**Exercise**
Copy out the "time:" line of every row below verbatim, leaving the pictures out of your answer.

(Collected data entries)
==================================================

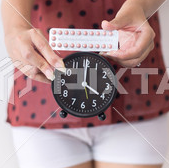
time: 4:00
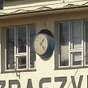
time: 1:22
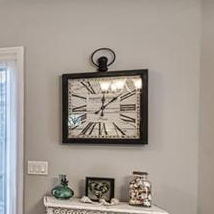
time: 12:07
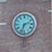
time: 2:33
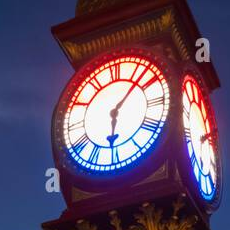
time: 6:07
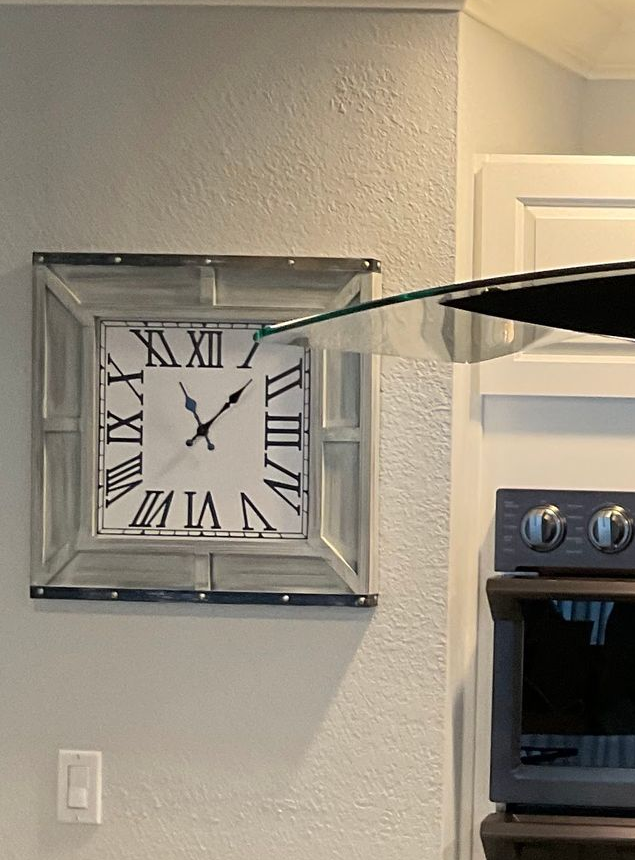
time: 11:07
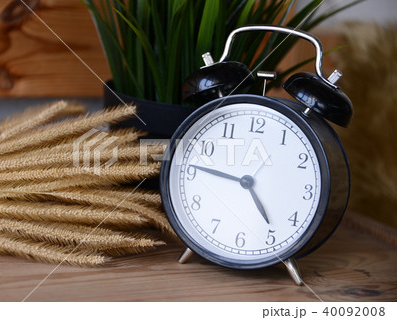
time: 4:46
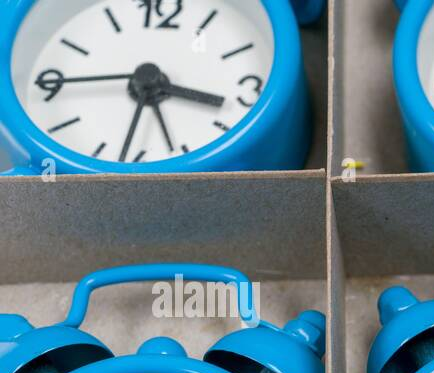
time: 3:26
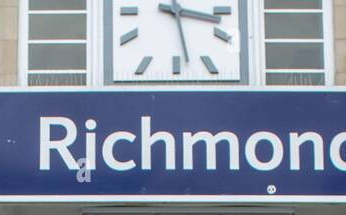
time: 3:27
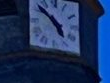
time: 4:50
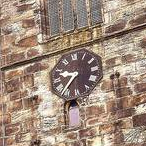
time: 9:36
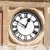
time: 12:49
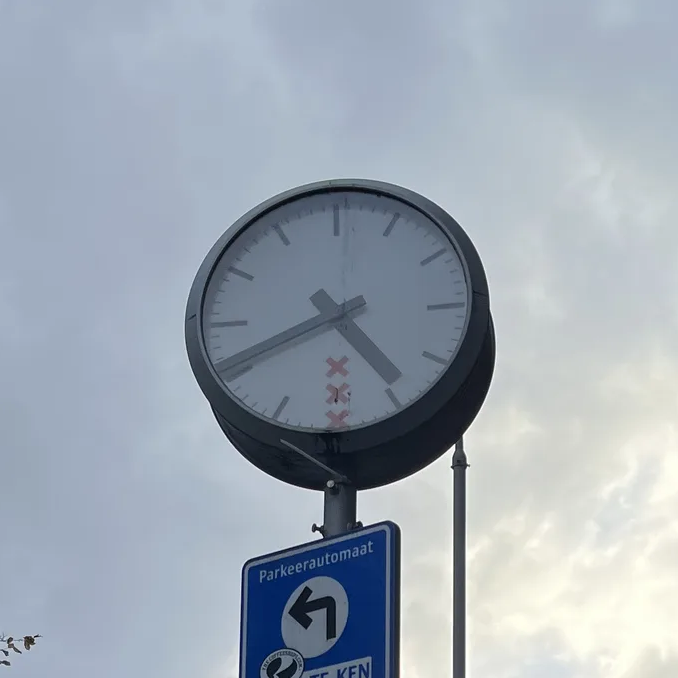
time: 4:41
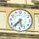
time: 7:27
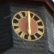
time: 6:00
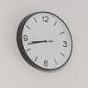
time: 8:42
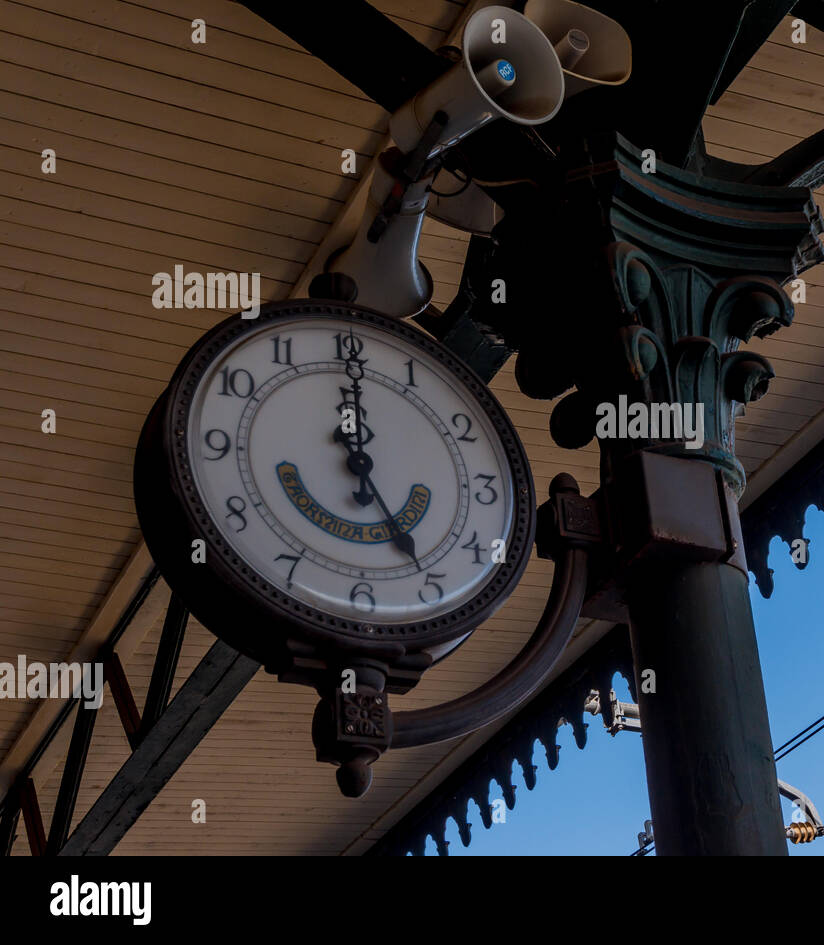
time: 5:00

==================================================

**Exercise result**
time: 4:00
time: 1:22
time: 12:07
time: 2:33
time: 6:07
time: 11:07
time: 4:46
time: 3:26
time: 3:27
time: 4:50
time: 9:36
time: 12:49
time: 4:41
time: 7:27
time: 6:00
time: 8:42
time: 5:00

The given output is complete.